-- How to complete this task --
Your copy should repeat each record below exactly and contain no images.

-- Records to use --
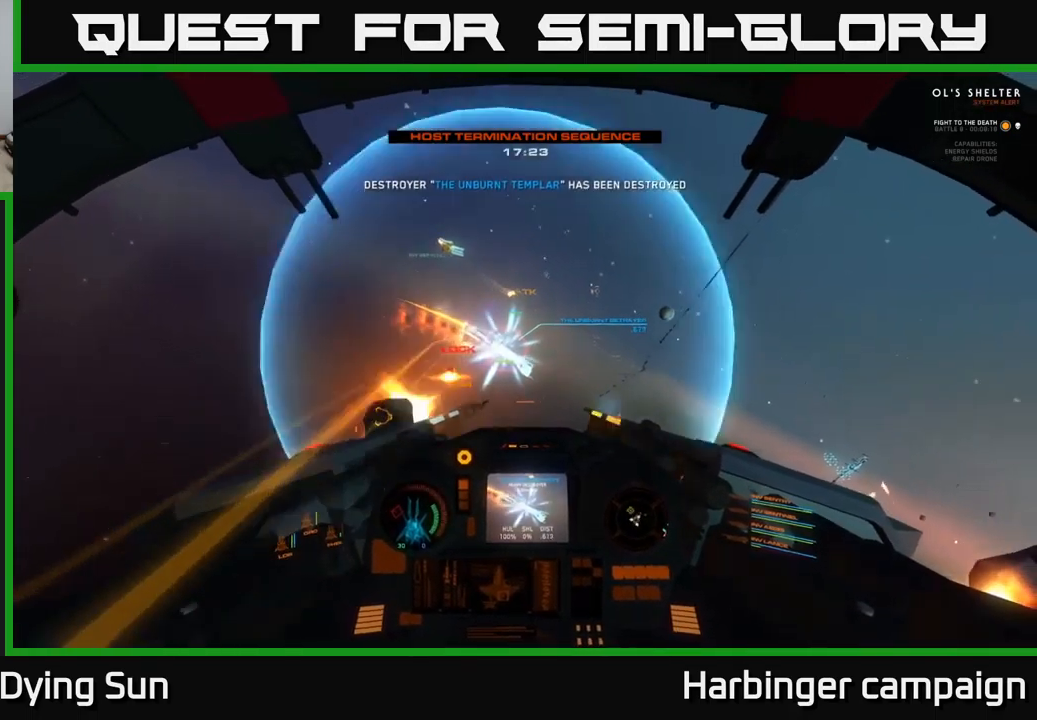
{"buttons": ["R3"], "left_stick": "left", "right_stick": "right", "events": [[50, "L2", "up"], [117, "R2", "up"], [150, "right_stick", "right"], [233, "R2", "down"], [350, "R2", "up"], [417, "left_stick", "left"], [433, "R3", "down"]]}
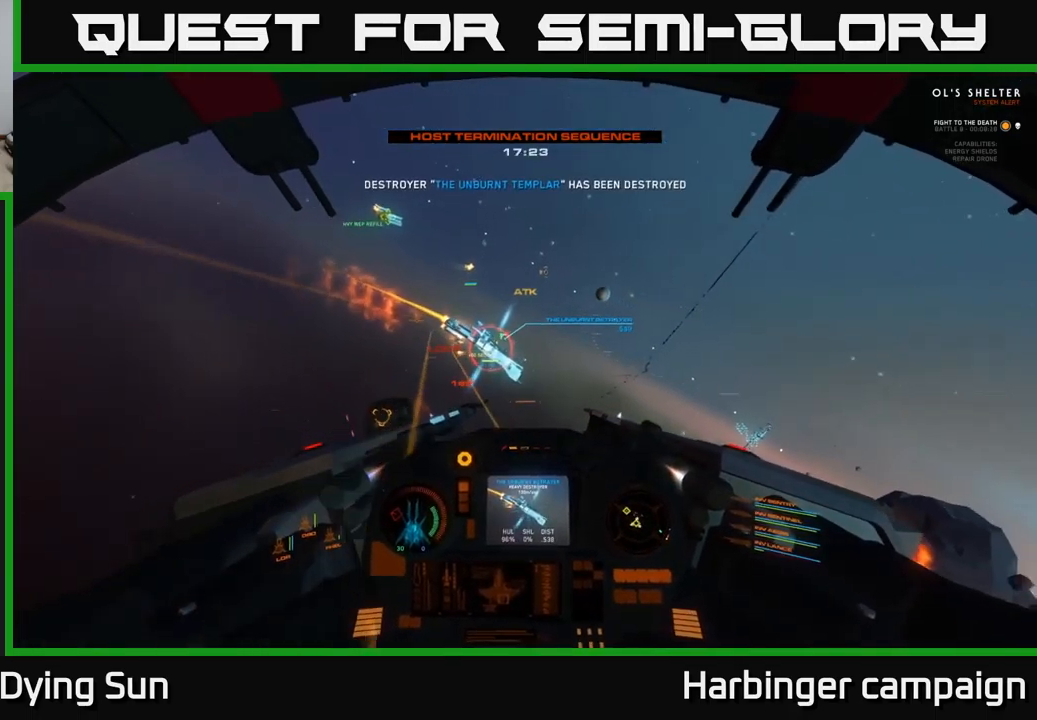
{"buttons": [], "left_stick": "center", "right_stick": "center", "events": [[17, "R3", "up"], [67, "right_stick", "center"], [83, "left_stick", "center"], [133, "Y", "down"], [200, "Y", "up"], [350, "right_stick", "down-left"], [483, "right_stick", "center"]]}
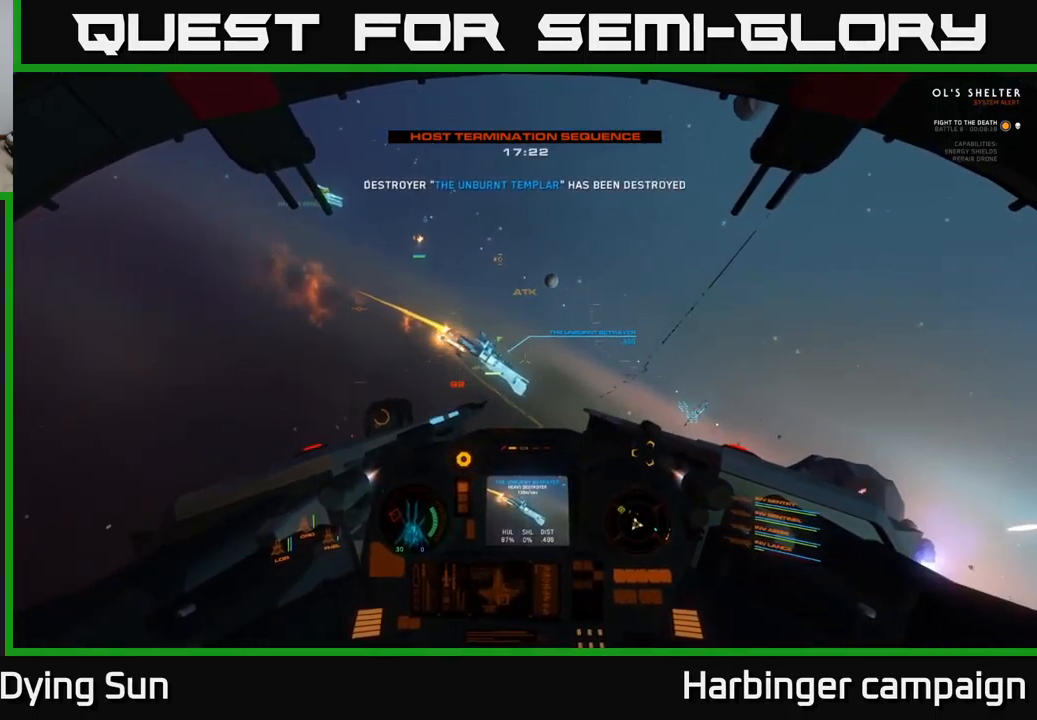
{"buttons": ["R2"], "left_stick": "center", "right_stick": "center", "events": [[33, "left_stick", "right"], [200, "left_stick", "center"], [217, "L2", "down"], [267, "right_stick", "down-right"], [367, "L2", "up"], [400, "right_stick", "center"], [467, "R2", "down"]]}
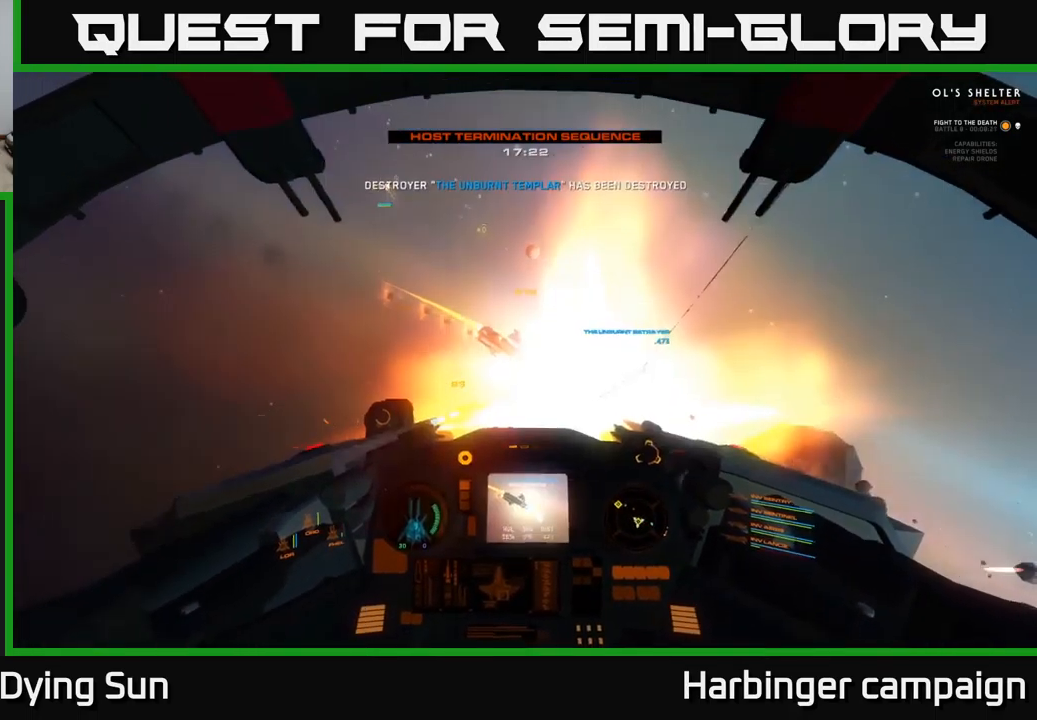
{"buttons": [], "left_stick": "center", "right_stick": "center", "events": [[17, "L2", "down"], [17, "right_stick", "right"], [67, "R2", "up"], [167, "L2", "up"], [333, "right_stick", "center"], [350, "R2", "down"], [467, "R2", "up"]]}
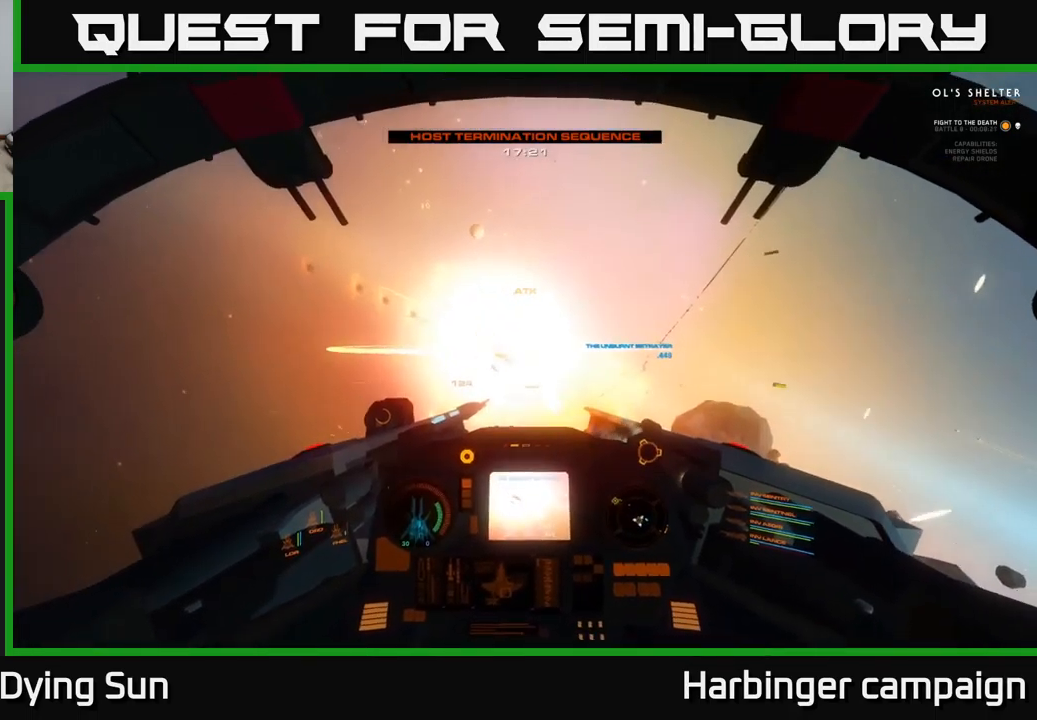
{"buttons": ["R3"], "left_stick": "left", "right_stick": "down-right", "events": [[17, "right_stick", "down"], [83, "right_stick", "down-right"], [183, "R3", "down"], [383, "left_stick", "left"]]}
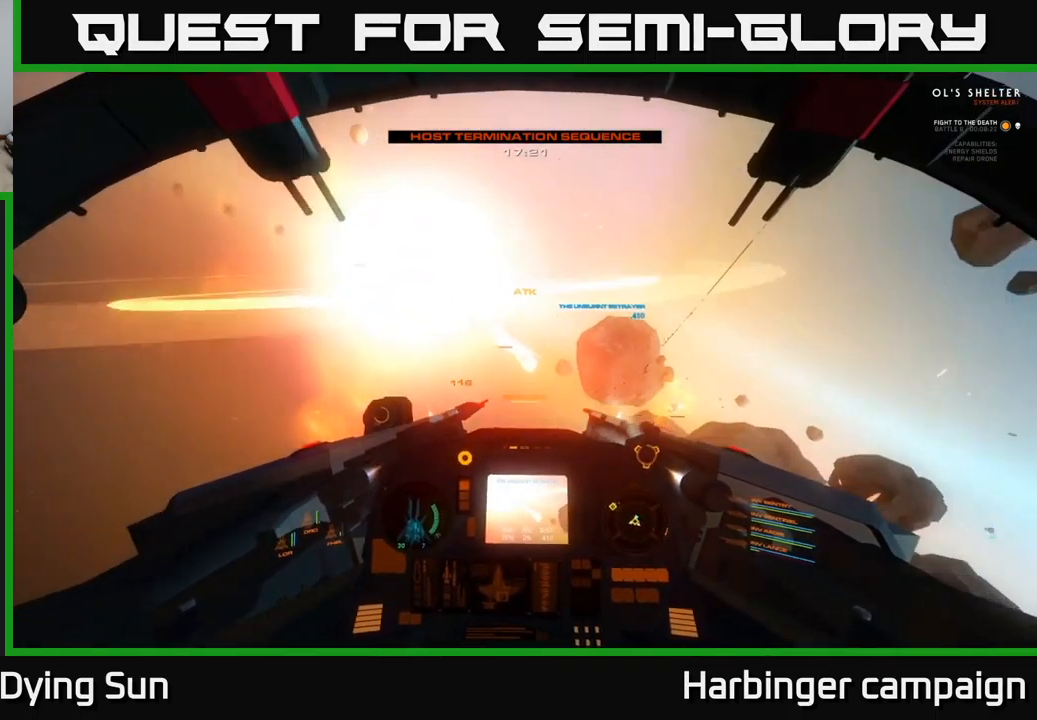
{"buttons": ["L2"], "left_stick": "center", "right_stick": "center", "events": [[17, "left_stick", "down-left"], [167, "left_stick", "center"], [283, "R3", "up"], [350, "L2", "down"], [383, "right_stick", "center"]]}
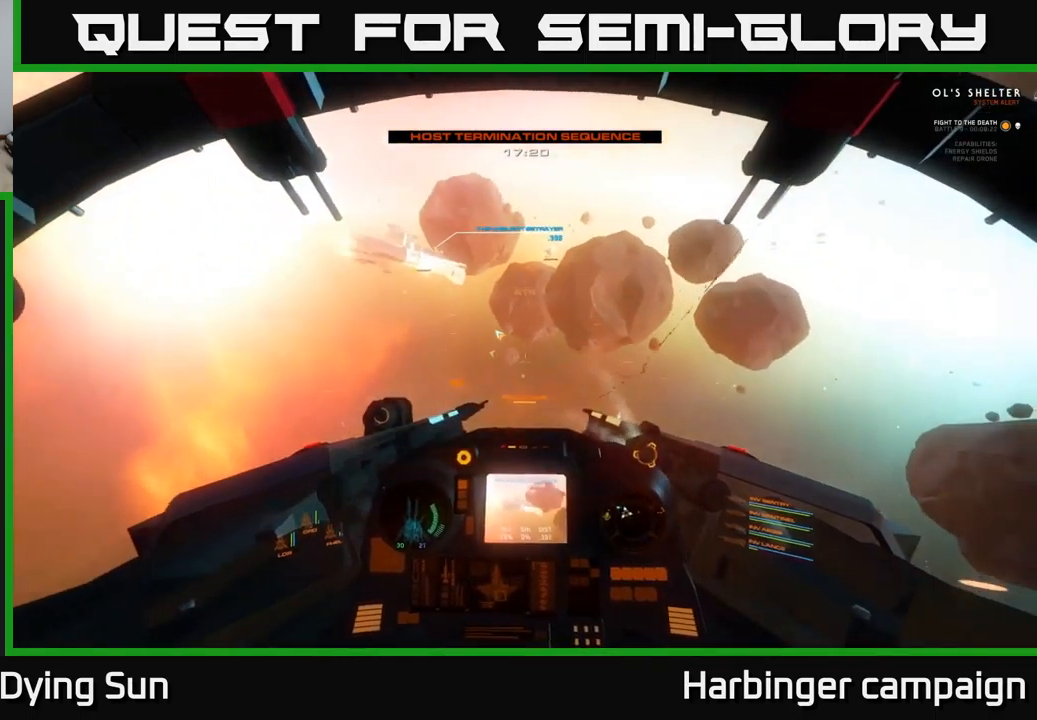
{"buttons": ["L2"], "left_stick": "center", "right_stick": "up-right", "events": [[67, "right_stick", "up-right"], [167, "right_stick", "up"], [267, "right_stick", "center"], [500, "right_stick", "up-right"]]}
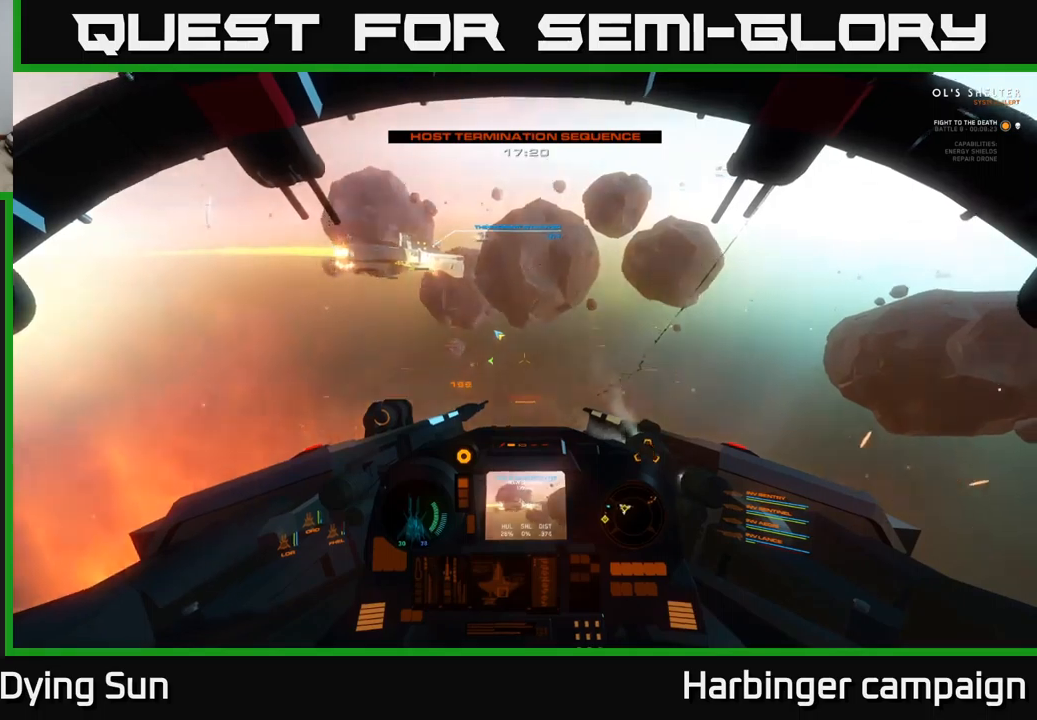
{"buttons": [], "left_stick": "center", "right_stick": "up-right", "events": [[284, "L2", "up"]]}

-- Answer to the exercise --
{"buttons": ["R3"], "left_stick": "left", "right_stick": "right", "events": [[50, "L2", "up"], [117, "R2", "up"], [150, "right_stick", "right"], [233, "R2", "down"], [350, "R2", "up"], [417, "left_stick", "left"], [433, "R3", "down"]]}
{"buttons": [], "left_stick": "center", "right_stick": "center", "events": [[17, "R3", "up"], [67, "right_stick", "center"], [83, "left_stick", "center"], [133, "Y", "down"], [200, "Y", "up"], [350, "right_stick", "down-left"], [483, "right_stick", "center"]]}
{"buttons": ["R2"], "left_stick": "center", "right_stick": "center", "events": [[33, "left_stick", "right"], [200, "left_stick", "center"], [217, "L2", "down"], [267, "right_stick", "down-right"], [367, "L2", "up"], [400, "right_stick", "center"], [467, "R2", "down"]]}
{"buttons": [], "left_stick": "center", "right_stick": "center", "events": [[17, "L2", "down"], [17, "right_stick", "right"], [67, "R2", "up"], [167, "L2", "up"], [333, "right_stick", "center"], [350, "R2", "down"], [467, "R2", "up"]]}
{"buttons": ["R3"], "left_stick": "left", "right_stick": "down-right", "events": [[17, "right_stick", "down"], [83, "right_stick", "down-right"], [183, "R3", "down"], [383, "left_stick", "left"]]}
{"buttons": ["L2"], "left_stick": "center", "right_stick": "center", "events": [[17, "left_stick", "down-left"], [167, "left_stick", "center"], [283, "R3", "up"], [350, "L2", "down"], [383, "right_stick", "center"]]}
{"buttons": ["L2"], "left_stick": "center", "right_stick": "up-right", "events": [[67, "right_stick", "up-right"], [167, "right_stick", "up"], [267, "right_stick", "center"], [500, "right_stick", "up-right"]]}
{"buttons": [], "left_stick": "center", "right_stick": "up-right", "events": [[284, "L2", "up"]]}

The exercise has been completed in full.